§ How to complete this task
How many lines below include the string "Amazon"? State the number alone.

§ Given data

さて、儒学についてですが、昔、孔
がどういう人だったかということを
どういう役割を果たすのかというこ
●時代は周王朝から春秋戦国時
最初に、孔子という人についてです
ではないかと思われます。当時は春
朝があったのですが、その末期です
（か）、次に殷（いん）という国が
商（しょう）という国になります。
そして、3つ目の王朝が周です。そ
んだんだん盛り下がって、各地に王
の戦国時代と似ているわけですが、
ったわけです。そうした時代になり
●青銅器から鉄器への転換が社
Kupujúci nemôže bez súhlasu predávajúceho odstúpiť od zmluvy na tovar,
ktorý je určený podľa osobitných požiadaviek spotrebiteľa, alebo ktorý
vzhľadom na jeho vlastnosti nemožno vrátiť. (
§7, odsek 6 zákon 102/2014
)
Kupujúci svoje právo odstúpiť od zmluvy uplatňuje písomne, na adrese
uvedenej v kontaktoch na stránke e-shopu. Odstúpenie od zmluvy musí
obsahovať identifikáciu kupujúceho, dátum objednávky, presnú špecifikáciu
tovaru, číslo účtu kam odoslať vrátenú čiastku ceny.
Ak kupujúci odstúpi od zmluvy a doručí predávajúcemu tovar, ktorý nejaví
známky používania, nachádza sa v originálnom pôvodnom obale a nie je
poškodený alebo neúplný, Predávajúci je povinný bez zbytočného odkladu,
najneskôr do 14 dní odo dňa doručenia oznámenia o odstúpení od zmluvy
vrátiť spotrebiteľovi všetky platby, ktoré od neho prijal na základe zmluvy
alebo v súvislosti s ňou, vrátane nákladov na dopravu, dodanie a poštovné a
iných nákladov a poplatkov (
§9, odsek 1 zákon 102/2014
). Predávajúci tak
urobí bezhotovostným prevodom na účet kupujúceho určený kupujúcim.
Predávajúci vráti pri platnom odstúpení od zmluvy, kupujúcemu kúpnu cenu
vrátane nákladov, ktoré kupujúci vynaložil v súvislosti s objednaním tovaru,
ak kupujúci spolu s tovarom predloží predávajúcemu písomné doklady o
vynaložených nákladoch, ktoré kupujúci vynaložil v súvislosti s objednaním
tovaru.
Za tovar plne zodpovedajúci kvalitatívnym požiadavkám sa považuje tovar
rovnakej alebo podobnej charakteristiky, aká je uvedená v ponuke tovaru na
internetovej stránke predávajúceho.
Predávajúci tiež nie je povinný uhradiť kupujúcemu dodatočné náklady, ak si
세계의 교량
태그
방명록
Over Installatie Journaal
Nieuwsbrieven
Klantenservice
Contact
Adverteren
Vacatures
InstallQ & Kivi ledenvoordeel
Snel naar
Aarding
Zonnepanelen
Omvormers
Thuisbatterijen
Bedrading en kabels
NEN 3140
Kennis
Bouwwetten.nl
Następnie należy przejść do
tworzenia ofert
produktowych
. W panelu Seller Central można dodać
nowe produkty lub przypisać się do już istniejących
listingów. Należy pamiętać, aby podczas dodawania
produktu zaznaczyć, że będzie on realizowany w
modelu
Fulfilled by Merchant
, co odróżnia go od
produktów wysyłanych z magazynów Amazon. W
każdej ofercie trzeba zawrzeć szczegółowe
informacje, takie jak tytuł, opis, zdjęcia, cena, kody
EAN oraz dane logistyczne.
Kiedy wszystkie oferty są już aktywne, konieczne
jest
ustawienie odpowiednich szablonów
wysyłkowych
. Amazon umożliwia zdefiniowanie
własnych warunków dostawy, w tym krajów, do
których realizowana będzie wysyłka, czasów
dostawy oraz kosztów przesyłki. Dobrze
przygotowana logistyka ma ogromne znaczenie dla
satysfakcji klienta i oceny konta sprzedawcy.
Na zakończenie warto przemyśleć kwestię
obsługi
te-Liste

§ Exercise answer
2